## Selected excerpt:

----

Share This Episode
Words of Life Salvation Army Logo

Parenting Adult Children

Words of Life / Salvation Army
The Truth Network Radio
August 25, 2019 2:00 am

Parenting Adult Children

Words of Life / Salvation Army

On-Demand Podcasts NEW!

This broadcaster has 244 podcast archives available on-demand.

Broadcaster's Links

Keep up-to-date with this broadcaster on social media and their website.


August 25, 2019 2:00 am

As your children grow up, dynamics and roles change, but you still remain their mothers and fathers. Today the Israels share their own experience of what it’s like parenting adult children.

Series: Modern Family: a series on parenting

YOU MIGHT ALSO LIKE
Dana Loesch Show
Dana Loesch
Family Life Today
Dave & Ann Wilson, Bob Lepine
Focus on the Family
Jim Daly
Focus on the Family
Jim Daly

Hi, this is Bernie Dake. And I'm Sarah Nelson.

Welcome to the Salvation Army's Wonderful Words of Life. Bernie, do you know what today is? I don't, Sarah. It's a special day.

Really? My firstborn, my daughter Hannah. Oh, I don't even know if I can say this. Hannah Hannah? She is 20 years old.

----

## Raw data:
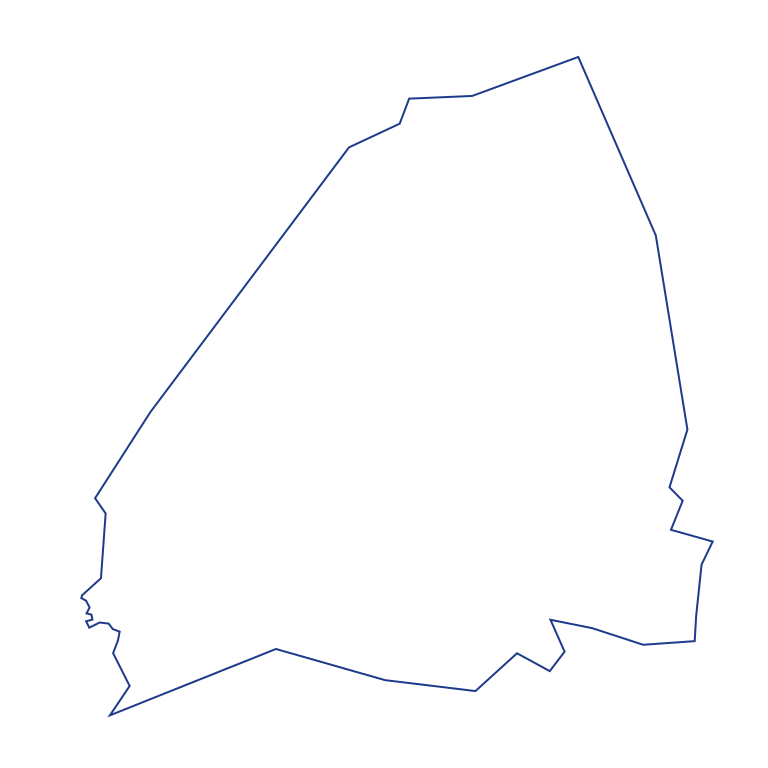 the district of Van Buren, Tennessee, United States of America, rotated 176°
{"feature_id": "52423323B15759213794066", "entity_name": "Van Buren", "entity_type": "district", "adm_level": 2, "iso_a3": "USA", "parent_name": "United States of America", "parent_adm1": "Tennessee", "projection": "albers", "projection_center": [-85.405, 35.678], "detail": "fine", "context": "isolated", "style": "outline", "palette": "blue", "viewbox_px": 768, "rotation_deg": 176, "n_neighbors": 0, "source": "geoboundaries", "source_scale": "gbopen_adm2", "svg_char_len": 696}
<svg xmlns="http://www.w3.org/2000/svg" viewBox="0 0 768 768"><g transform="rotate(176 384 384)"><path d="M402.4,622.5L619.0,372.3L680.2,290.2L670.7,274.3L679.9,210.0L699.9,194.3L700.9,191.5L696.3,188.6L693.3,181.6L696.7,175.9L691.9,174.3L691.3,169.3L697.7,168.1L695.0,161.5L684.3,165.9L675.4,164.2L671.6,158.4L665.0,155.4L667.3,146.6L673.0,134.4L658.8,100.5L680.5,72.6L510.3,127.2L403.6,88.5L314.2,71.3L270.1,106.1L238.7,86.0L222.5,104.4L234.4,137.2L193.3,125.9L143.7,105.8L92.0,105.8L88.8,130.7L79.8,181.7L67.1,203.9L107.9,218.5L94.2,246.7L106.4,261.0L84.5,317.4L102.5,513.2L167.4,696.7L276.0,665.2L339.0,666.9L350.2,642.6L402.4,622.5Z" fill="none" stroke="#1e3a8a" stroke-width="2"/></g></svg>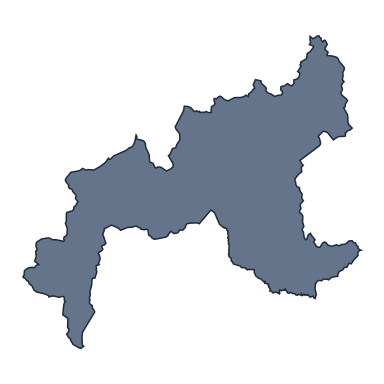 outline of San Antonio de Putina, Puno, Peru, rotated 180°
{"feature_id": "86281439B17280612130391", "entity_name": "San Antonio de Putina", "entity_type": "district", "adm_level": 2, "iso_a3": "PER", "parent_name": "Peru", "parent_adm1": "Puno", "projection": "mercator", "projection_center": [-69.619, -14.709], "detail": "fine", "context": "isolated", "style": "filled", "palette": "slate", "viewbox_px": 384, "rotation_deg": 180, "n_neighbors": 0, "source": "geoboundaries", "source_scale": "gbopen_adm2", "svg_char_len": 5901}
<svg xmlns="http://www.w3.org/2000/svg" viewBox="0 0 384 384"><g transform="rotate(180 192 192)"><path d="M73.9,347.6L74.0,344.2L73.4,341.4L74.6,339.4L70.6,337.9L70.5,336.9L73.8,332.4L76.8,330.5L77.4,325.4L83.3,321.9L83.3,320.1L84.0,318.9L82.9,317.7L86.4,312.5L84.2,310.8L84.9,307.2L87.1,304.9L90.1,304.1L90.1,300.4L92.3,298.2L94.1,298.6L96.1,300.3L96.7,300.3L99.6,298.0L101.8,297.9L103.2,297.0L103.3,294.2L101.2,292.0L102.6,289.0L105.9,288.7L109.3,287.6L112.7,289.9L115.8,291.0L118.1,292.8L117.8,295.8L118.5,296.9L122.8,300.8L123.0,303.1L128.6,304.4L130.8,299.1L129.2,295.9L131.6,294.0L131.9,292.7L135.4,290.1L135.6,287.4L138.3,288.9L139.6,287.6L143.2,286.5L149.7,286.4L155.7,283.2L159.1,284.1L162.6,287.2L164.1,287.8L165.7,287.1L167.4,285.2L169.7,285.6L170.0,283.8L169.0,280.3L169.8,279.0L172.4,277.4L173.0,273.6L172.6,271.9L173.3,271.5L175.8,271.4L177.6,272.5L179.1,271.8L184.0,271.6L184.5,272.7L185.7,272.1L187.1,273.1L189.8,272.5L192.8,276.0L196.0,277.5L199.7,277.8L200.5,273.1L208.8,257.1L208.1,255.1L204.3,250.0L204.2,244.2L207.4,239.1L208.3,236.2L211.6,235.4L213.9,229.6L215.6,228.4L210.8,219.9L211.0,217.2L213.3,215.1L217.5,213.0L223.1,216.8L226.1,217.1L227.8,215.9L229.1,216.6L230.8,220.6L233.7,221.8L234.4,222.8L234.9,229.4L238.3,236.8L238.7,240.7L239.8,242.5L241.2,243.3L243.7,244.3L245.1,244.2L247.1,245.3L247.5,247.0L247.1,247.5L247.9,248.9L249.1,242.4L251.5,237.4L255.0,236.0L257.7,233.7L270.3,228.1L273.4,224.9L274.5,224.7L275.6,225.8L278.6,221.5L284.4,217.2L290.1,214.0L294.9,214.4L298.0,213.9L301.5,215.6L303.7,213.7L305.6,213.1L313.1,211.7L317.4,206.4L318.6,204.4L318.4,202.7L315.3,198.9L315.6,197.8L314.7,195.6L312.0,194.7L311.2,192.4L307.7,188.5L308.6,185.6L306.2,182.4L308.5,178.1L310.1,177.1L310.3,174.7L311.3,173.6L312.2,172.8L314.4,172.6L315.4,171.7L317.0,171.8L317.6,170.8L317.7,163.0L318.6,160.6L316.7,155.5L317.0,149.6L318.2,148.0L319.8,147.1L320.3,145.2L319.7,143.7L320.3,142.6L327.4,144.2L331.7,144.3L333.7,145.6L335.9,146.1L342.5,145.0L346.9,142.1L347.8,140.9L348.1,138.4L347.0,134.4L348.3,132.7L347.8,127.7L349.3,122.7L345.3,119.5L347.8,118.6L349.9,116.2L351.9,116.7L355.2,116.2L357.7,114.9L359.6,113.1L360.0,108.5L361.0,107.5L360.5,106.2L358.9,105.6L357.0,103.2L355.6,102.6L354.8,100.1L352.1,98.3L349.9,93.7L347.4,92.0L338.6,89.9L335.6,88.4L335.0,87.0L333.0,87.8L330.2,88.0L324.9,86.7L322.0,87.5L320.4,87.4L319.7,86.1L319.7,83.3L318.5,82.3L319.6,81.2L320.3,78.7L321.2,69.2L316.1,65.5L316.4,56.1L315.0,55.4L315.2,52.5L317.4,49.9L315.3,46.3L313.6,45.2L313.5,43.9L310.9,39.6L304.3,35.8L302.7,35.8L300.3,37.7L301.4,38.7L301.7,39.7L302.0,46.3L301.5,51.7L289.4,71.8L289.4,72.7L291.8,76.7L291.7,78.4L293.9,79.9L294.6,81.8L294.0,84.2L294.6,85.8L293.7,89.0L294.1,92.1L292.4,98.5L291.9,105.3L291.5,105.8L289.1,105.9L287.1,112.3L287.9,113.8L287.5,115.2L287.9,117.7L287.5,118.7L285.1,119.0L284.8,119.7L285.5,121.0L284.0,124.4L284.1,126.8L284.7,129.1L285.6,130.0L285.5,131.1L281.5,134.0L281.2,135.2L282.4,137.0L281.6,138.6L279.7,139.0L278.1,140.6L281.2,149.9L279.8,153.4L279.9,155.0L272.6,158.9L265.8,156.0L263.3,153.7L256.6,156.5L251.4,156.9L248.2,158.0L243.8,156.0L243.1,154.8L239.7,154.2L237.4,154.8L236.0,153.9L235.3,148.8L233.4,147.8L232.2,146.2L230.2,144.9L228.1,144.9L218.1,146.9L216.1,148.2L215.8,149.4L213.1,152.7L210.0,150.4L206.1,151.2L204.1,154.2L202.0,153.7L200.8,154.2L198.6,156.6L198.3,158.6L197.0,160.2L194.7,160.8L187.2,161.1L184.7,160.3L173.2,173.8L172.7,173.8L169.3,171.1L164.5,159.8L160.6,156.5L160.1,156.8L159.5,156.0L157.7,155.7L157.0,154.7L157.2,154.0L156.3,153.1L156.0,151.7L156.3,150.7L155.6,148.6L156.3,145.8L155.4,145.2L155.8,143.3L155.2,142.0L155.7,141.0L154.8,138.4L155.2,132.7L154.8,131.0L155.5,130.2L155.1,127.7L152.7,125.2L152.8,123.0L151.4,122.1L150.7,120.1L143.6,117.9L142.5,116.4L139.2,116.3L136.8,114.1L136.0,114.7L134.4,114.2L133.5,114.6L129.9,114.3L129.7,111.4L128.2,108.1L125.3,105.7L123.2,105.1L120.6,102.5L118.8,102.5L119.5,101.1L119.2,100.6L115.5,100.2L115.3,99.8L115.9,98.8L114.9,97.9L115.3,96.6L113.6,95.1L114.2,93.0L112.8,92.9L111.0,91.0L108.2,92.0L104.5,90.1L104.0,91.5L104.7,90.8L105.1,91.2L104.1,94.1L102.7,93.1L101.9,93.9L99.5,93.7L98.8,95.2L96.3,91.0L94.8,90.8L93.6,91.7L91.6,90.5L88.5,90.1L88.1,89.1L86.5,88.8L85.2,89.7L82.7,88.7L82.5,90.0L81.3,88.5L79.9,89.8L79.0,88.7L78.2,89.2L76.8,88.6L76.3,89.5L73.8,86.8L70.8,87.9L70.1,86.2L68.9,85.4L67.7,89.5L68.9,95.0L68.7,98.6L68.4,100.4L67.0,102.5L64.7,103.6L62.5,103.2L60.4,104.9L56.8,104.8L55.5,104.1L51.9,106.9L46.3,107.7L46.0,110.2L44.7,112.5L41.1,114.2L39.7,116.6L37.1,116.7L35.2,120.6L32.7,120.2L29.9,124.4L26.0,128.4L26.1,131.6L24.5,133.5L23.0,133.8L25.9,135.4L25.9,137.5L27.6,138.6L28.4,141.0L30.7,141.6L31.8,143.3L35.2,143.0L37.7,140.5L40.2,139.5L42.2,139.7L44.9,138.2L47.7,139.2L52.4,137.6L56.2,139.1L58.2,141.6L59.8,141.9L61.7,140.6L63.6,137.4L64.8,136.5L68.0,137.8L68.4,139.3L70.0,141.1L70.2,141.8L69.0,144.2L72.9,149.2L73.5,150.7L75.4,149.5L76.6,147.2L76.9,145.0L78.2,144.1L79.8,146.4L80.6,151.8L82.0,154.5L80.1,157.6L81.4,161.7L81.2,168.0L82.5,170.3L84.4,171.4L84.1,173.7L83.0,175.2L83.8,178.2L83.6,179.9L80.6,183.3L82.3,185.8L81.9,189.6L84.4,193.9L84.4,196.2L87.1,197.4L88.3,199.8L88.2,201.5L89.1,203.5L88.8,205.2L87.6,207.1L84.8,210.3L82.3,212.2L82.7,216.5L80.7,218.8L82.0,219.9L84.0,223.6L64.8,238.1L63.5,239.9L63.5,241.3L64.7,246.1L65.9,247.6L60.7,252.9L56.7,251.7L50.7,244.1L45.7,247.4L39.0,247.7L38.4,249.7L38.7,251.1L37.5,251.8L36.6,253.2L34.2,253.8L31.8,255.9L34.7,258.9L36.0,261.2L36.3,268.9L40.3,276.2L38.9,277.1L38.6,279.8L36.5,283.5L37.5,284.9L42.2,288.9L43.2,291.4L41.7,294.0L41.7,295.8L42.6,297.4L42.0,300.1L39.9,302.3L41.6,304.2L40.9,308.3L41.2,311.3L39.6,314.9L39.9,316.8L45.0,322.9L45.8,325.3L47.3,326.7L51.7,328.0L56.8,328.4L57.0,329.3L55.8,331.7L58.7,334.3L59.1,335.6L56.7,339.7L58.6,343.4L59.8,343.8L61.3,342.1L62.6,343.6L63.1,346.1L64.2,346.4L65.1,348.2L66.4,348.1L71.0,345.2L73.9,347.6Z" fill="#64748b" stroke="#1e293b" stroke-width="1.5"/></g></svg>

----

## What you will do:
1. Using the episode page on parenting adult children, answer each question:
(a) On what date is the episode listed?
(b) Which series does the episode belong to?
(c) How old does the speaker say her daughter Hannah is?
2. Continue the transcript on the episode page about parenting adult children, starting right after its last line.
The entries aren't needed for any of this.

## Results for the exercise:
1.
(a) August 25, 2019, at 2:00 am
(b) Modern Family: a series on parenting
(c) 20 years old

2.
Get out. Today. So, could we sing Happy Birthday? Happy birthday to you. Happy birthday to you. Happy birthday dear Hannah.

Excuse me. Happy birthday to you. You're going to sound awesome, I'm sure. Happy birthday, Hannah. You're 20 years old today. I just want you to know that I love you and I am so proud of you.

And I just want free tickets when you're performing on Broadway. Yeah. Good. That's smart.

All right. So, in our series on parenting today, Terry and Donna discuss what it's like parenting adult children. And the thing this really made me focus on is the way, as parents, we're preparing our kids for the real world. According to a study from CNBC, the percentage of 18 to 34 year olds living with their parents has been declining in recent years. This means that the parents out there could become empty nesters sooner than they thought. So, again, what conversations should parents be having with their kids to prepare them for that move? And the percentage kind of surprised me a little bit.

I was thinking that young people tended to stay longer with their parents rather than move. I don't know. What did you do, Bernie? I mean, the minute I had a chance to run, I did. I moved in with a family who were discipling me as a young Christian guy. They gave me part-time work. I enrolled in school. And I kind of learned life on my own. I don't think they necessarily kicked me out. But we have a mutual friend here at WWOL who told us that his parents, after he came home from his freshman year of college, said, hey, you can't stay here.

You got to go. And the thing is, if he had stayed with his parents, he says he would have been able to save more money, but he would have spent it all on the wrong things. Right. So kind of counterproductive. Yeah. So it was a good thing for him.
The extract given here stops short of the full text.